▶ _PROBLEM REQUIREMENTS_
In the entries below, which lines run from the one containing "создание часов, объединяющих" to the one containing "вручную деталей, ушло 6 лет."? Copy exactly those lines, ends included, and no others.
++++ DATA FOR THIS TASK ++++
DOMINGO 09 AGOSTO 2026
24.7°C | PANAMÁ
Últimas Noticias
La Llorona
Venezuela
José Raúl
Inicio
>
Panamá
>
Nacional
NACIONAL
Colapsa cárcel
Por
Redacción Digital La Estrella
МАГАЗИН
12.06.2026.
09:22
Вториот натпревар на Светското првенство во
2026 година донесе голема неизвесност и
++++
++++ DATA FOR THIS TASK ++++
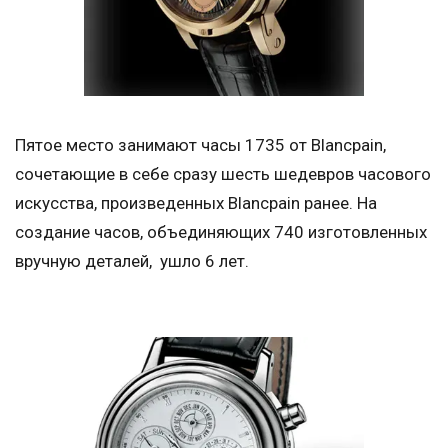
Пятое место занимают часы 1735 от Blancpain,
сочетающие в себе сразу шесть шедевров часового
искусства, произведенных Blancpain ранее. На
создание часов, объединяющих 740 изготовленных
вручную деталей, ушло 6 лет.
++++
++++ DATA FOR THIS TASK ++++
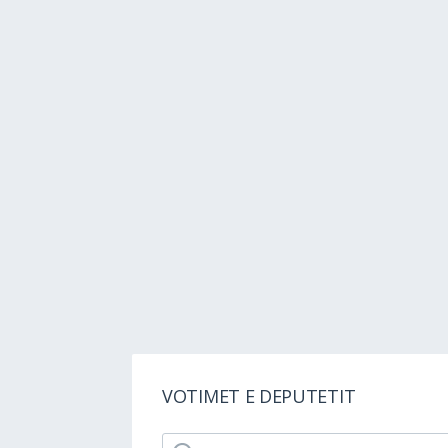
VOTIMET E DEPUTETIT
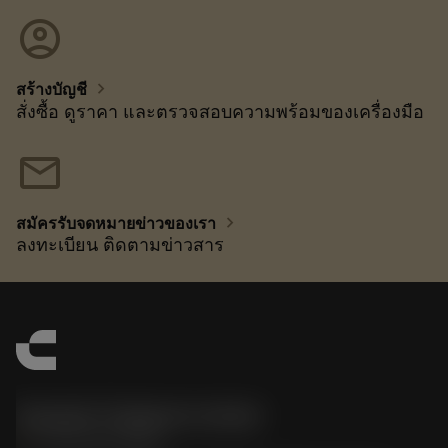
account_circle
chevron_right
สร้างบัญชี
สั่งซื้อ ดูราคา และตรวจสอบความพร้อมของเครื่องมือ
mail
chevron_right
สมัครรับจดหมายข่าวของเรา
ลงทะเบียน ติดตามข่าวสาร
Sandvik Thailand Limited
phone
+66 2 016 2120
++++
▶ _COMPLETED TASK_
создание часов, объединяющих 740 изготовленных
вручную деталей, ушло 6 лет.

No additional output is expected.